Exercise directions >> In the thread below about Fifi's triplets, which users other than clearwtrbeach posted a reply? List every one.
#### Given passage ####
# Fifi had triplets today



## clearwtrbeach (May 10, 2012)

My 2nd freshner fifi, was kind enough to wait until I got home from service and before dark- what a good momma. 
We have 2 bucklings and a red doeling. Pics are new born more tomorrow.


----------



## BlissMeadows (Jan 9, 2013)

awww they are adorable!


----------



## critergiter09 (Jan 4, 2012)

I love their colors!!! So pretty!


----------



## clearwtrbeach (May 10, 2012)

thank you, a variety of color. My favorite is the middle one in the top picture and of course is a buckling.


----------



## StarMFarm (Jan 17, 2013)

Such cute babies, congrats!


----------



## ksalvagno (Oct 6, 2009)

They are adorable! Congrats!


----------



## clearwtrbeach (May 10, 2012)

A few new pics. Not great but here they are.


----------



## Tayet (Feb 9, 2012)

That last pic is so cute! I love the colors.


----------



## clearwtrbeach (May 10, 2012)

Thanks, I have one more doe due Sunday. Then I'll make the decision who stays- I'd keep them all if i could


----------



## HoosierShadow (Apr 20, 2010)

Awww they are cute, I love how different they all look!


----------



## nancy d (Oct 5, 2007)

Congrats they are just adorable!


----------



## clearwtrbeach (May 10, 2012)

Thank you, it's kind of like 'Life is a box of chocolates'


----------



## clearwtrbeach (May 10, 2012)

New pics under birth announcements -willow kidded- 5 days old out side yesterday to darn cute.


----------
#### Data block ####
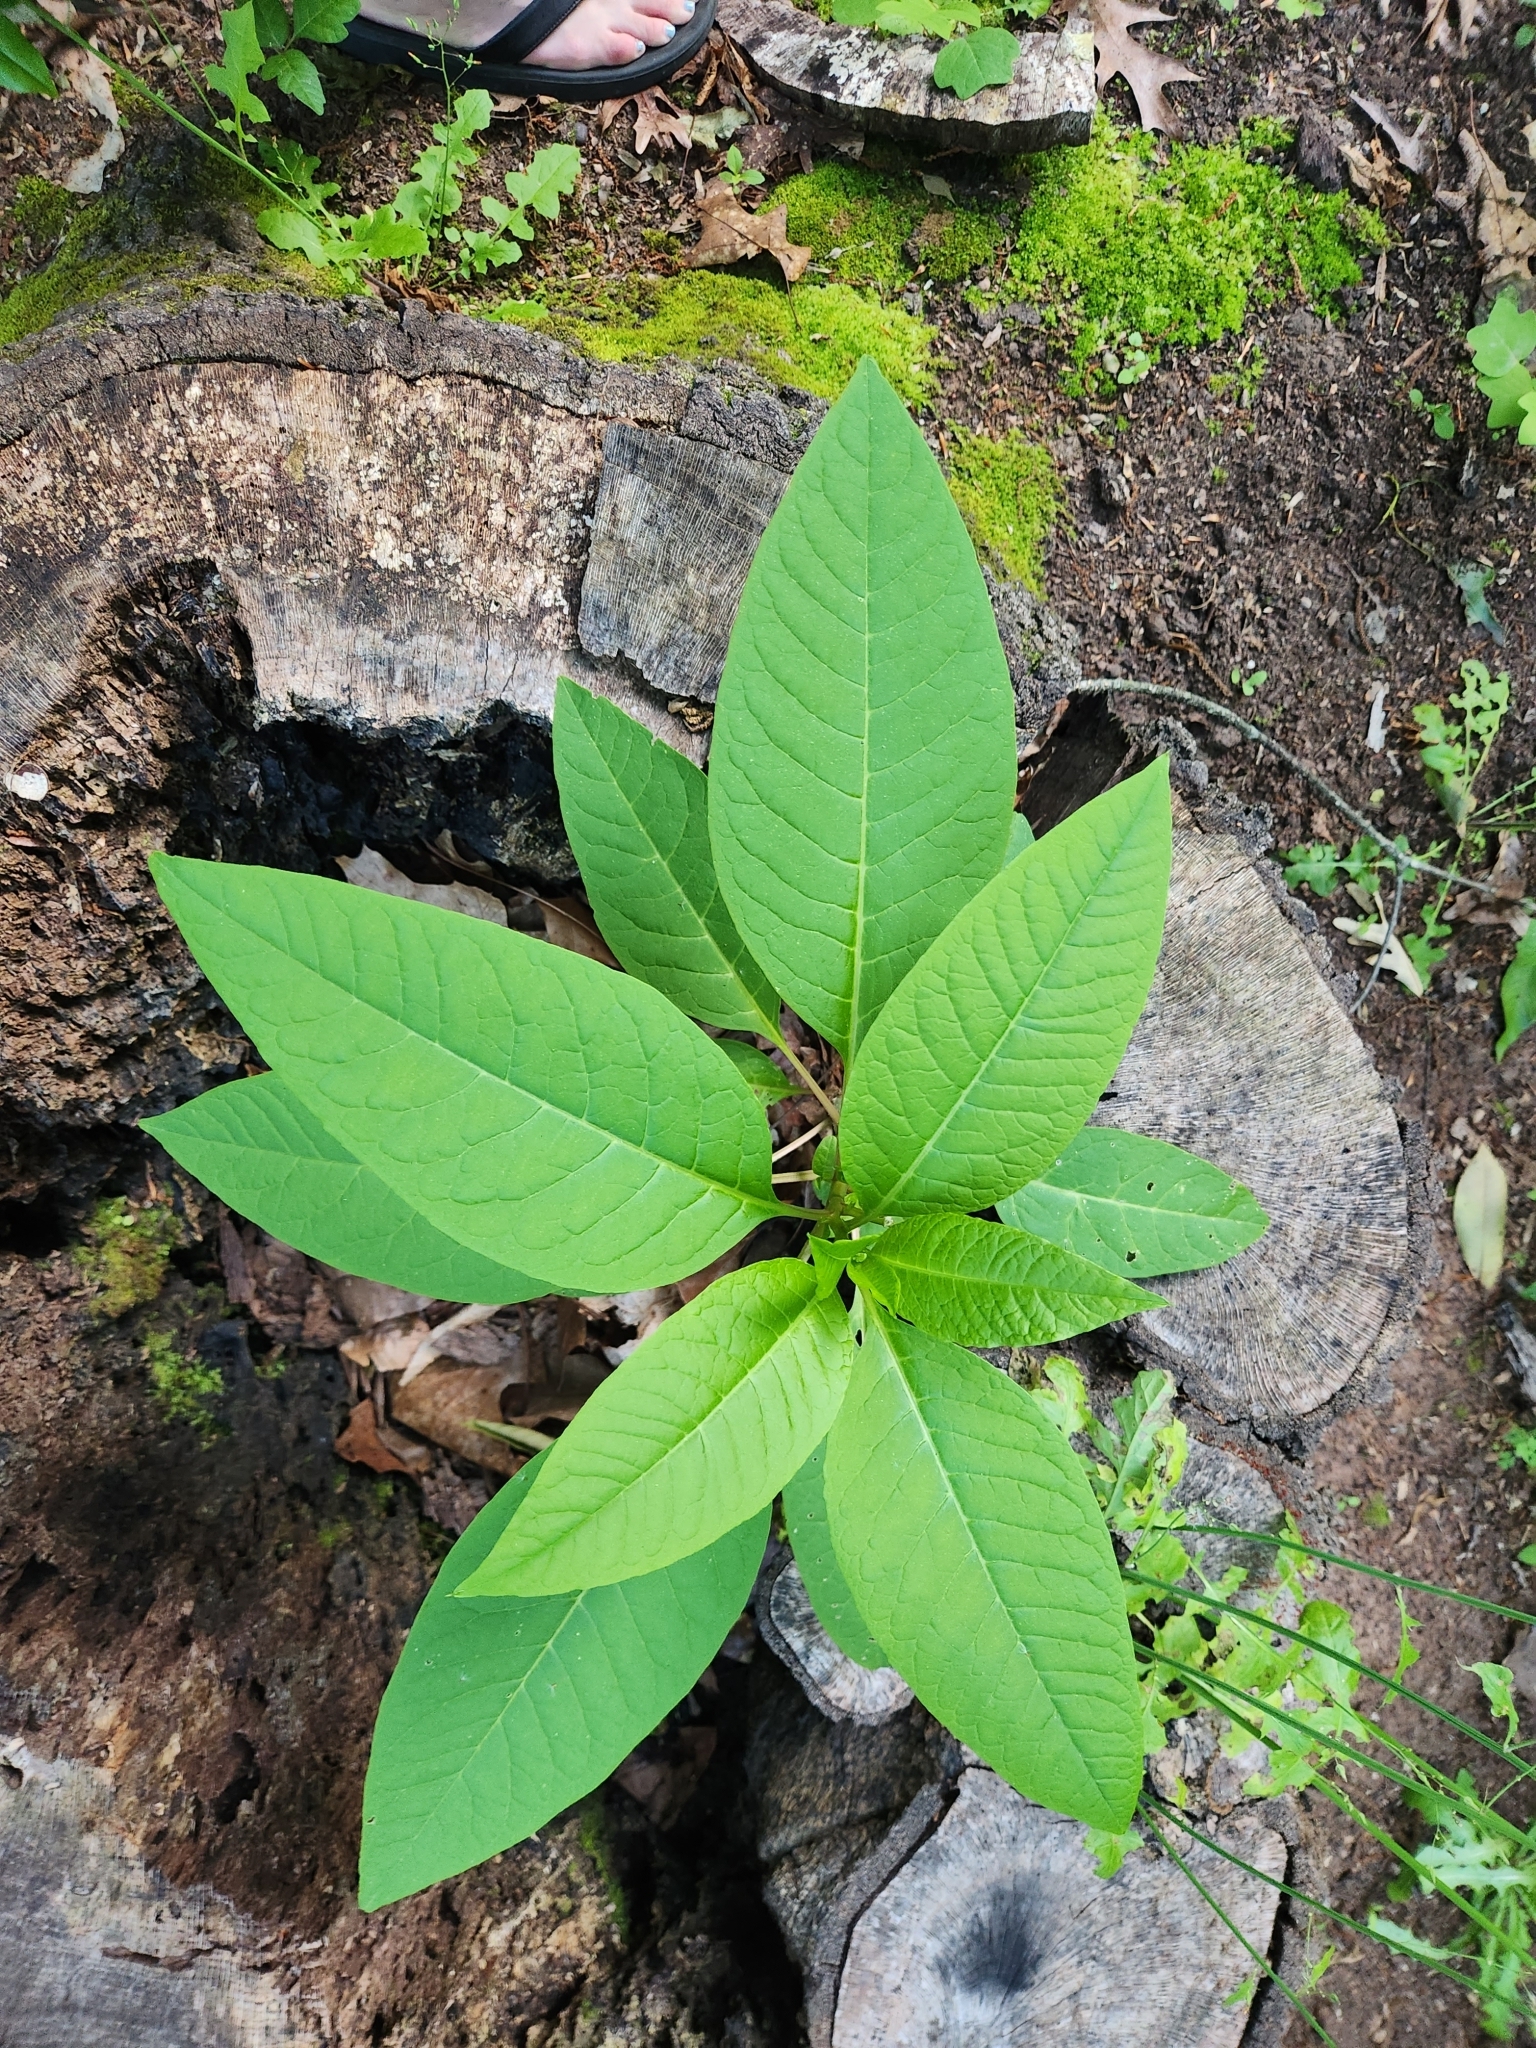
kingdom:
####
Answer below >> BlissMeadows, critergiter09, StarMFarm, ksalvagno, Tayet, HoosierShadow, nancy d